L’ancien président de la République de Côte d’Ivoire, de 1993 à 1999, Henri Konan Bédié, a subitement tiré sa révérence, le mardi 1er août 2023, à la polyclinique internationale Sainte Anne-
Marie (PISAM) d’Abidjan-Cocody où il avait été transféré d’urgence par hélicoptère après avoir piqué une crise à sa résidence de Daoukro, sa ville d’origine, au Centre-Est du pays. Selon des sources proches du PDCI-RDA, c’est à la PISAM que le patriarche Bédié s’est éteint, à l’âge de 89 ans.
Un des doyens au fort charisme de la vie politique ivoirienne, à la fois adulé, respecté et controversé, Henri Konan Bédié marque, à travers sa disparition, la fermeture d’une page politique de la Côte d’Ivoire.

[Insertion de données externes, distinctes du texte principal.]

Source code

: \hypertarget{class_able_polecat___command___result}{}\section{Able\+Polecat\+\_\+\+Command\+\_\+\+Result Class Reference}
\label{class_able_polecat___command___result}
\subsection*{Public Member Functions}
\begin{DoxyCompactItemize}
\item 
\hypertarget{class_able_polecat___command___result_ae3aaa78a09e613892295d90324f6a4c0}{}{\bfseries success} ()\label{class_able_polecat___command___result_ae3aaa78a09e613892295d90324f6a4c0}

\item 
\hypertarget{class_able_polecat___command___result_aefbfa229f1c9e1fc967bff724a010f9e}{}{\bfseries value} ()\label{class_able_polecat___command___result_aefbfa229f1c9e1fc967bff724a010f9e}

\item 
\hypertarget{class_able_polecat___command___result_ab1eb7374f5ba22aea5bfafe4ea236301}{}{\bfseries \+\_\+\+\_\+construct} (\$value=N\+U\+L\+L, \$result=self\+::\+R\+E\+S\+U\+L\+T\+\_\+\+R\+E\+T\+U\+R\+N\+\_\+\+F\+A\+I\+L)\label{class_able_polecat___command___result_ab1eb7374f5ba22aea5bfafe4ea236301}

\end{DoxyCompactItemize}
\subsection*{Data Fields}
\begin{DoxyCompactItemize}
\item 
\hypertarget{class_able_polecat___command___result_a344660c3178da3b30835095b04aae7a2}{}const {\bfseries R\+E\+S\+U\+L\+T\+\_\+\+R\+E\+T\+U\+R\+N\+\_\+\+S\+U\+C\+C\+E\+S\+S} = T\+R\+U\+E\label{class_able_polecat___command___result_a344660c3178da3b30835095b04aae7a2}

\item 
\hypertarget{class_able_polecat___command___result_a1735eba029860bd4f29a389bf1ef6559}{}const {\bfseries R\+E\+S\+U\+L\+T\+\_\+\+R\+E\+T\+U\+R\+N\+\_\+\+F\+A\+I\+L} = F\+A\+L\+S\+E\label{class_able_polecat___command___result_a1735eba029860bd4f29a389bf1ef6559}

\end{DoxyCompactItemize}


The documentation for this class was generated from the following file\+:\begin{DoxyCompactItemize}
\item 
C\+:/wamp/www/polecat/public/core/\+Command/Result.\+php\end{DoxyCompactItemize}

Celle des héritiers de feu Félix Houphouët-Boigny qui sont restés fidèles à l’instrument politique du père-fondateur qu’est le PDCI-RDA. Mais qui ont, au demeurant, pris quelque liberté relativement à la vision sociétale d’Houphouët-Boigny en prônant le concept de l’ivoirité, plus exclusionniste que rassembleur. Aux antipodes évidemment de la Côte d’Ivoire qu’a entretenue, le premier président, Houphouët-Boigny , durant ses 33 ans de pouvoir.
Le décès du président Henri Konan Bédié qui est incontestablement un grand deuil et une grande perte pour la Côte d’Ivoire ouvrira également une nouvelle page au sein du PDCI-RDA dont il a pris les rênes en 1993 après la mort de Félix Houphouët-Boigny.
Candidat « naturel » du parti, il était pressenti pour en être le candidat à l’élection présidentielle de 2025. Le 13e congrès ordinaire du PDCI-RDA prévu, les 19, 20 et 21 octobre 2023, devrait entériner cela tout en reconduisant Bédié au poste de président du plus vieux parti politique de Côte d’Ivoire. La présence du président Bédié au contrôle de l’appareil du parti en dépit de son âge et sa détermination à être candidat en 2025 suscitaient des grincements de dents parmi la jeune génération qui désespérait de plus en plus pour son avenir.
Avec le décès du patriarche à la grande autorité, c’est un PDCI-RDA, pas à l’abri des convulsions, qui abordera les échéances futures. Notamment le congrès ordinaire et les élections locales (municipales et régionales) puis la présidentielle. D’autant que les ambitions longtemps étouffées et les rancœurs tues pourraient s’exprimer au grand jour.
Né le 5 mai 1934 à Daoukro, Henri Konan Bédié a été, à moins de 30 ans d’âge, ambassadeur de la Côte d’Ivoire aux États-Unis (1961-1966) sous John Fitzgerald Kennedy puis Lyndon Johnson.
Rentré en Côte d’Ivoire, il a successivement occupé les postes de délégué aux Affaires économiques et financières (1966-1968) ; ministre de l’Économie et des Finances (1968-1977) et président de l’Assemblée nationale (1980-1993) sous la gouvernance du président Félix Houphouët-Boigny. Qui a fait de lui, son dauphin constitutionnel. À la mort du Vieux (feu Houphouët-Boigny) , Bédié chef de l’État conformément à la constitution , de l’époque, avant d’être élu président de la République en 1995. Mais il sera renversé, en décembre 1999, par un coup d’État militaire conduit par le général Robert Guéï.
En 2005, Bédié fonde avec son redoutable adversaire, Alassane Ouattara, la coalition du Rassemblement des Houphouétistes pour la démocratie et la paix (RHDP) puis ils s’allient en 2010 pour vaincre Laurent Gbagbo à l’élection présidentielle. En 2018, le divorce survient entre Ouattara et Bédié. Schéma inverse, Henri Konan Bédie et Laurent Gbagbo deviennent des alliés à partir de 2020 contre Alassane Ouattara. Mais entretemps, pour ramener la paix et la réconciliation entre les « trois grands », le président de la République de Côte d’Ivoire, Alassane Ouattara, initie des rencontres d’échanges et de fraternité avec ses deux prédécesseurs. Le contexte politique surchauffé depuis 2020 s’apaise alors de plus en plus.